Вскочил, потянулся к окну, хотел опустить стекло и крикнуть кучеру: «Назад, к Рылееву!» Но ослабел, изнемог, упал на подушки, как будто весь вдруг сделался мягким, жидким.
ГЛАВА ДЕВЯТАЯ
Голицын решил, едучи в Петербург, остановиться в гостинице Демута на Мойке, у Полицейского моста. К себе на квартиру, в дом Бауера, у Прачешного моста, не заезжал, потому что она стояла все лето неубранная, а единственный слуга его, старый камердинер, уехал на побывку в деревню; да и сыщиков боялся, — знал от Рылеева, что за ним следят. Но когда привез в почтовом дилижансе из Москвы обеих спутниц своих, госпожу Толычеву с дочерью, к Наталье Кирилловне Ржевской, сдал их ей с рук на руки и стал прощаться, чтобы ехать в гостиницу, старуха об этом и слышать не захотела.

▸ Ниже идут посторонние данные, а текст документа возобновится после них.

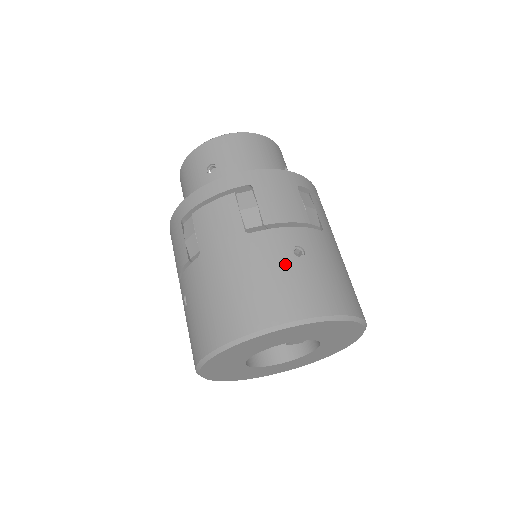
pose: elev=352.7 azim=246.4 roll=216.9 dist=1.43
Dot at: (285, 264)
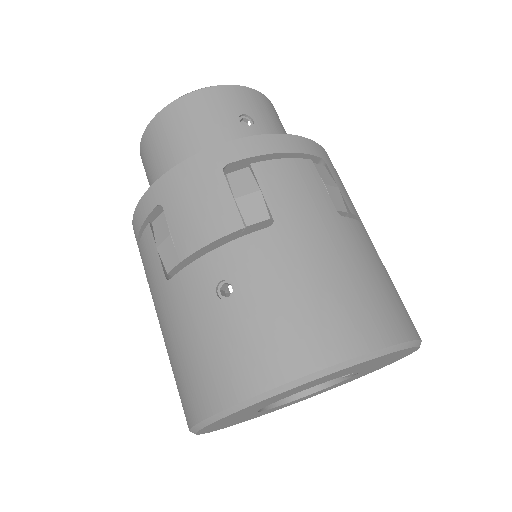
Dot at: (382, 267)
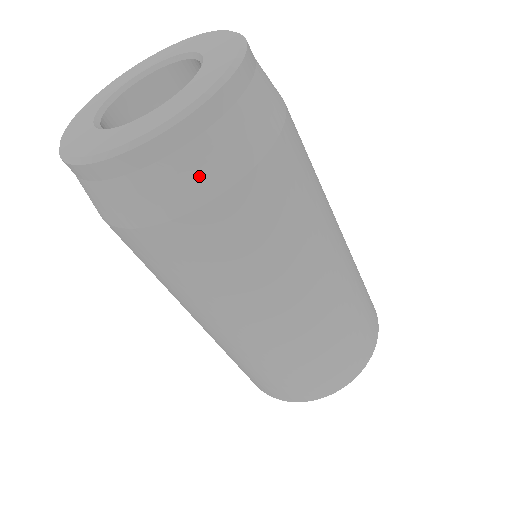
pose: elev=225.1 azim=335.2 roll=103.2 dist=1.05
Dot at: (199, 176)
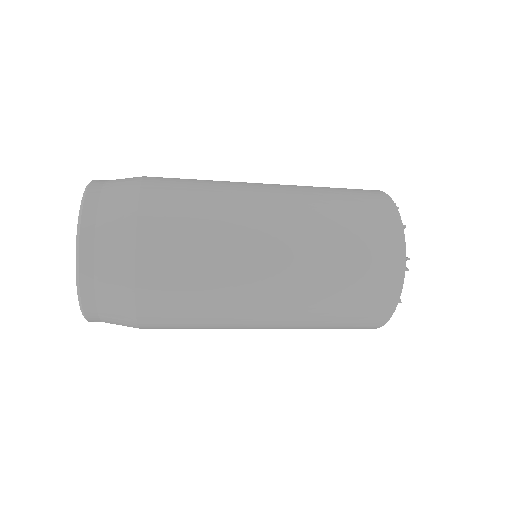
Dot at: (116, 263)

— Что ты, батюшка, помилуй! Слыхано ли дело, из честного дома гостя в трактир отпускать! Мало тебе горниц, что ли? Весь дом пустехонек. Живи на здоровье. Да ведь ты же нам и свой человек.
Едва не с первых минут знакомства Наталья Кирилловна сосчиталась с ним свойством отдаленнейшим.

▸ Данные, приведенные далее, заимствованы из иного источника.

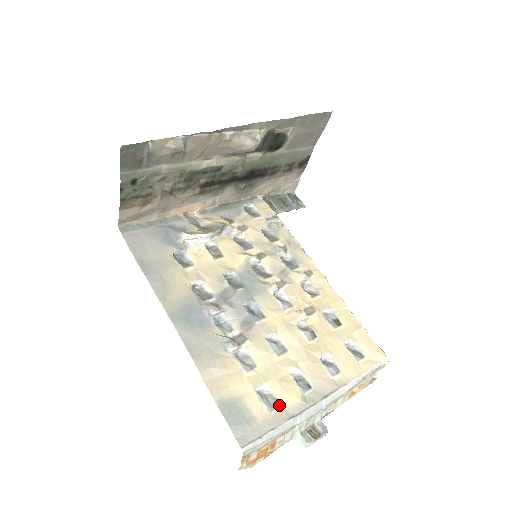
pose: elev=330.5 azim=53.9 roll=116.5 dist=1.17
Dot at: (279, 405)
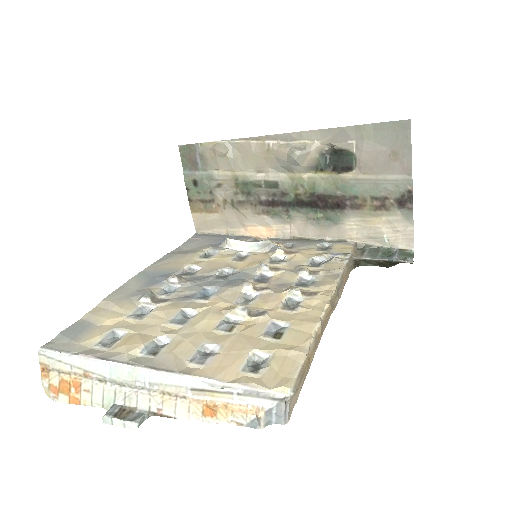
Dot at: (109, 347)
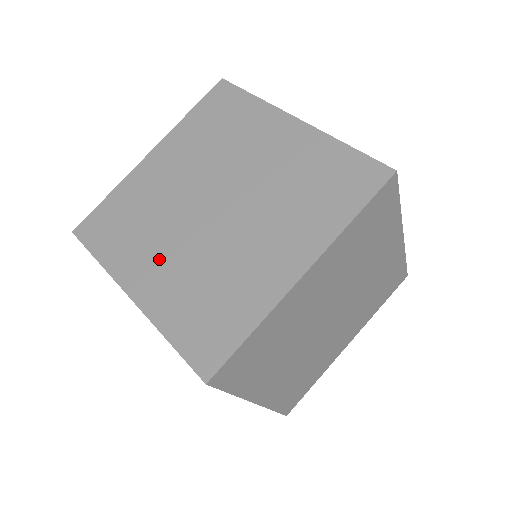
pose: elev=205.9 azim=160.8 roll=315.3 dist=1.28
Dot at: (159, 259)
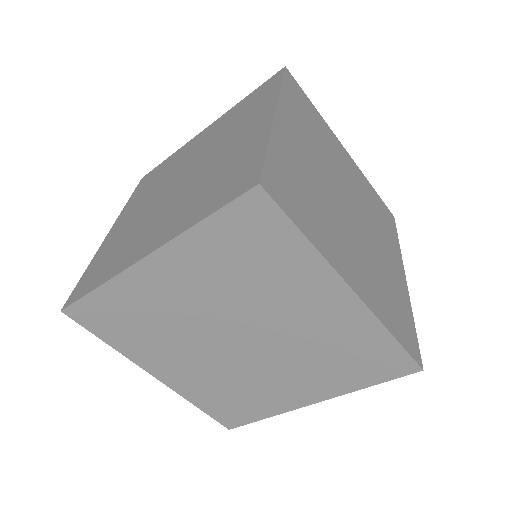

Голицын согласился тем охотнее, что ему казалось, что в доме ее он будет в большей безопасности, и еще потому, что не хотелось расставаться с Маринькой.
Дом Ржевской был на Фонтанке, у Аларчина моста. Место глухое. Кругом пустырь; только на окраине его виднелись низенькие домики. Иногда, по ночам, в темноте, с пустыря слышались вопли: «Караул! Грабят!» Испуганные люди вскакивали с постелей, отворяли форточки, высовывали головы и отвечали как можно внушительней: «Идем!» — но не шли, а снова забивались в теплые постели и с головой под одеяла прятались.
17
с этим вопросом обратился Христос к Иуде (Евангелие от Луки, XXII, 48)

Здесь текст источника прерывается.